The case, Watson v. Republican National Committee, centered on Mississippi's law. The RNC and the Trump Justice Department argued that federal statutes setting Election Day as the first Tuesday after the first Monday in November should mean all ballots must be in hand by that date. Justice Amy Coney Barrett, a Trump appointee, wrote the majority opinion rejecting that reading. "The election-day statutes say nothing about ballot receipt, and we cannot add to the words Congress chose," Barrett wrote. She was joined by Chief Justice John Roberts and the Court's three liberal justices — Sotomayor, Kagan, and Ketanji Brown Jackson.

Justice Samuel Alito's dissent cut straight to the consequences. The decision, he wrote, "is inconsistent with the terms of the election-day statutes, contemporary election-law principles, two centuries of historical practice, and the case law on the question presented." He warned it "creates a serious risk of further undermining public confidence in our elections and our system of self-government." Clarence Thomas and Neil Gorsuch joined the dissent in full; Brett Kavanaugh joined in part.

The public is not with the majority. A March CRC Research poll for the Honest Elections Project found 83 percent of likely voters say mail-in ballots should not be received after Election Day. That includes 68 percent of Democrats. Seventy-eight percent of all voters said an Election Day receipt deadline "makes elections more secure."

The ruling is a significant loss for the RNC and for President Trump, who has pressed Congress to pass the SAVE America Act — a proof-of-citizenship and mail-ballot restriction bill currently stalled in the Senate. The Guardian noted the irony: Trump himself cast a mail-in ballot in a March special election for the House district containing Mar-a-Lago, according to Palm Beach County election records.

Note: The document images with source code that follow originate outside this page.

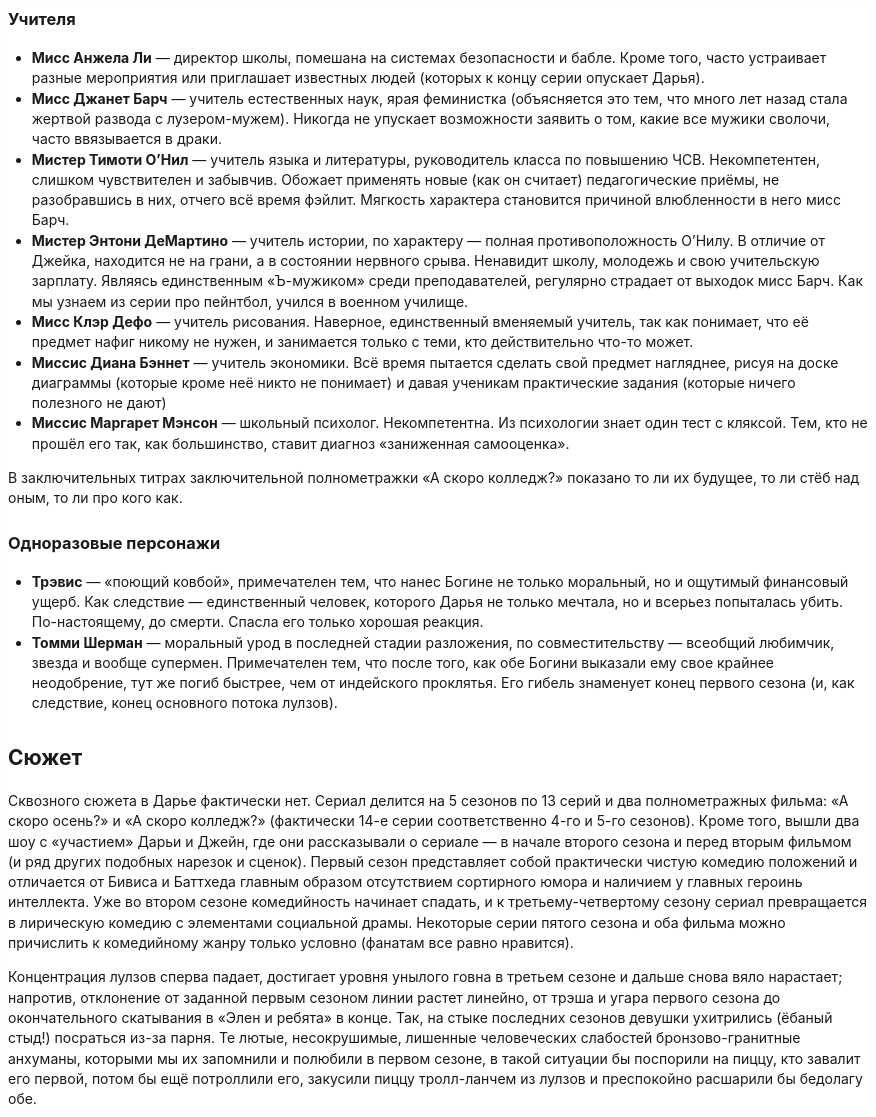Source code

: ### Учителя

*   **Мисс Анжела Ли** — директор школы, помешана на системах безопасности и бабле. Кроме того, часто устраивает разные мероприятия или приглашает известных людей (которых к концу серии опускает Дарья).
*   **Мисс Джанет Барч** — учитель естественных наук, ярая феминистка (объясняется это тем, что много лет назад стала жертвой развода с лузером-мужем). Никогда не упускает возможности заявить о том, какие все мужики сволочи, часто ввязывается в драки.
*   **Мистер Тимоти О’Нил** — учитель языка и литературы, руководитель класса по повышению ЧСВ. Некомпетентен, слишком чувствителен и забывчив. Обожает применять новые (как он считает) педагогические приёмы, не разобравшись в них, отчего всё время фэйлит. Мягкость характера становится причиной влюбленности в него мисс Барч.
*   **Мистер Энтони ДеМартино** — учитель истории, по характеру — полная противоположность О’Нилу. В отличие от Джейка, находится не на грани, а в состоянии нервного срыва. Ненавидит школу, молодежь и свою учительскую зарплату. Являясь единственным «Ъ-мужиком» среди преподавателей, регулярно страдает от выходок мисс Барч. Как мы узнаем из серии про пейнтбол, учился в военном училище.
*   **Мисс Клэр Дефо** — учитель рисования. Наверное, единственный вменяемый учитель, так как понимает, что её предмет нафиг никому не нужен, и занимается только с теми, кто действительно что-то может.
*   **Миссис Диана Бэннет** — учитель экономики. Всё время пытается сделать свой предмет нагляднее, рисуя на доске диаграммы (которые кроме неё никто не понимает) и давая ученикам практические задания (которые ничего полезного не дают)
*   **Миссис Маргарет Мэнсон** — школьный психолог. Некомпетентна. Из психологии знает один тест с кляксой. Тем, кто не прошёл его так, как большинство, ставит диагноз «заниженная самооценка».

В заключительных титрах заключительной полнометражки «А скоро колледж?» показано то ли их будущее, то ли стёб над оным, то ли про кого как.

### Одноразовые персонажи

*   **Трэвис** — «поющий ковбой», примечателен тем, что нанес Богине не только моральный, но и ощутимый финансовый ущерб. Как следствие — единственный человек, которого Дарья не только мечтала, но и всерьез попыталась убить. По-настоящему, до смерти. Спасла его только хорошая реакция.
*   **Томми Шерман** — моральный урод в последней стадии разложения, по совместительству — всеобщий любимчик, звезда и вообще супермен. Примечателен тем, что после того, как обе Богини выказали ему свое крайнее неодобрение, тут же погиб быстрее, чем от индейского проклятья. Его гибель знаменует конец первого сезона (и, как следствие, конец основного потока лулзов).

## Сюжет

Сквозного сюжета в Дарье фактически нет. Сериал делится на 5 сезонов по 13 серий и два полнометражных фильма: «А скоро осень?» и «А скоро колледж?» (фактически 14-е серии соответственно 4-го и 5-го сезонов). Кроме того, вышли два шоу с «участием» Дарьи и Джейн, где они рассказывали о сериале — в начале второго сезона и перед вторым фильмом (и ряд других подобных нарезок и сценок). Первый сезон представляет собой практически чистую комедию положений и отличается от Бивиса и Баттхеда главным образом отсутствием сортирного юмора и наличием у главных героинь интеллекта. Уже во втором сезоне комедийность начинает спадать, и к третьему-четвертому сезону сериал превращается в лирическую комедию с элементами социальной драмы. Некоторые серии пятого сезона и оба фильма можно причислить к комедийному жанру только условно (фанатам все равно нравится).

Концентрация лулзов сперва падает, достигает уровня унылого говна в третьем сезоне и дальше снова вяло нарастает; напротив, отклонение от заданной первым сезоном линии растет линейно, от трэша и угара первого сезона до окончательного скатывания в «Элен и ребята» в конце. Так, на стыке последних сезонов девушки ухитрились (ёбаный стыд!) посраться из-за парня. Те лютые, несокрушимые, лишенные человеческих слабостей бронзово-гранитные анхуманы, которыми мы их запомнили и полюбили в первом сезоне, в такой ситуации бы поспорили на пиццу, кто завалит его первой, потом бы ещё потроллили его, закусили пиццу тролл-ланчем из лулзов и преспокойно расшарили бы бедолагу обе.
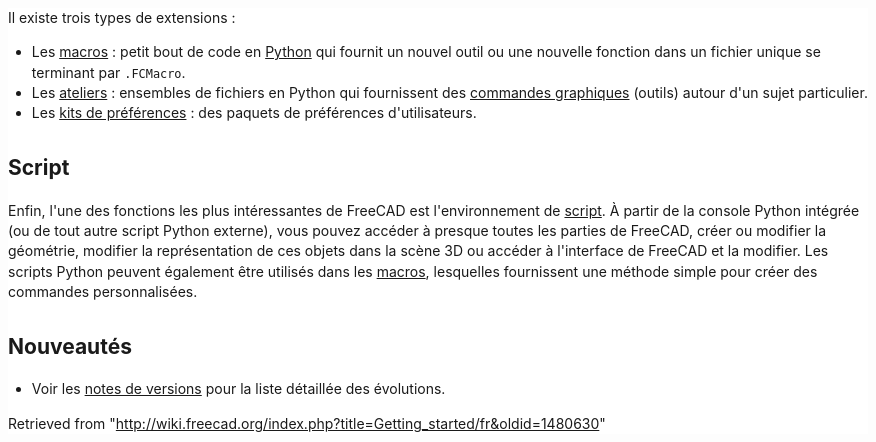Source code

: Il existe trois types de extensions :

* Les [macros](/Macros/fr "Macros/fr") : petit bout de code en [Python](/Python/fr "Python/fr") qui fournit un nouvel outil ou une nouvelle fonction dans un fichier unique se terminant par `.FCMacro`.
* Les [ateliers](/External_workbenches/fr "External workbenches/fr") : ensembles de fichiers en Python qui fournissent des [commandes graphiques](/Gui_Command/fr "Gui Command/fr") (outils) autour d'un sujet particulier.
* Les [kits de préférences](/Preference_Packs/fr "Preference Packs/fr") : des paquets de préférences d'utilisateurs.

## Script

Enfin, l'une des fonctions les plus intéressantes de FreeCAD est l'environnement de [script](/Power_users_hub/fr#Scripts_dans_FreeCAD/fr "Power users hub/fr"). À partir de la console Python intégrée (ou de tout autre script Python externe), vous pouvez accéder à presque toutes les parties de FreeCAD, créer ou modifier la géométrie, modifier la représentation de ces objets dans la scène 3D ou accéder à l'interface de FreeCAD et la modifier. Les scripts Python peuvent également être utilisés dans les [macros](/Macros/fr "Macros/fr"), lesquelles fournissent une méthode simple pour créer des commandes personnalisées.

## Nouveautés

* Voir les [notes de versions](/Feature_list/fr#Notes_de_versions "Feature list/fr") pour la liste détaillée des évolutions.

Retrieved from "<http://wiki.freecad.org/index.php?title=Getting_started/fr&oldid=1480630>"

During March oral arguments, conservative justices floated hypotheticals about fraud — including whether a voter could recall a mailed ballot and change their vote. Mississippi's solicitor general Scott Stewart said there was no documented example of that ever happening. Justice Elena Kagan, meanwhile, warned that striking down Mississippi's law could threaten early voting practices entrenched in roughly 30 states, telling the RNC's lawyer it "seems inconceivable" the Court would reject those practices on the evidence presented.

The Court isn't done with election cases. The Atlanta Journal-Constitution reported Monday that the justices will hear arguments this fall on a Republican push to enforce strict Arizona voting laws, including a proof-of-citizenship requirement for state and local elections — a case with major implications for the midterms.

The question left hanging after Watson is the one Alito raised: if the law says Election Day is when the choice gets made, but the count can roll on for days or weeks, at what point does convenience for voters become cover for the people counting the ballots? Eighty-three percent of the country already knows the answer. Five justices don't.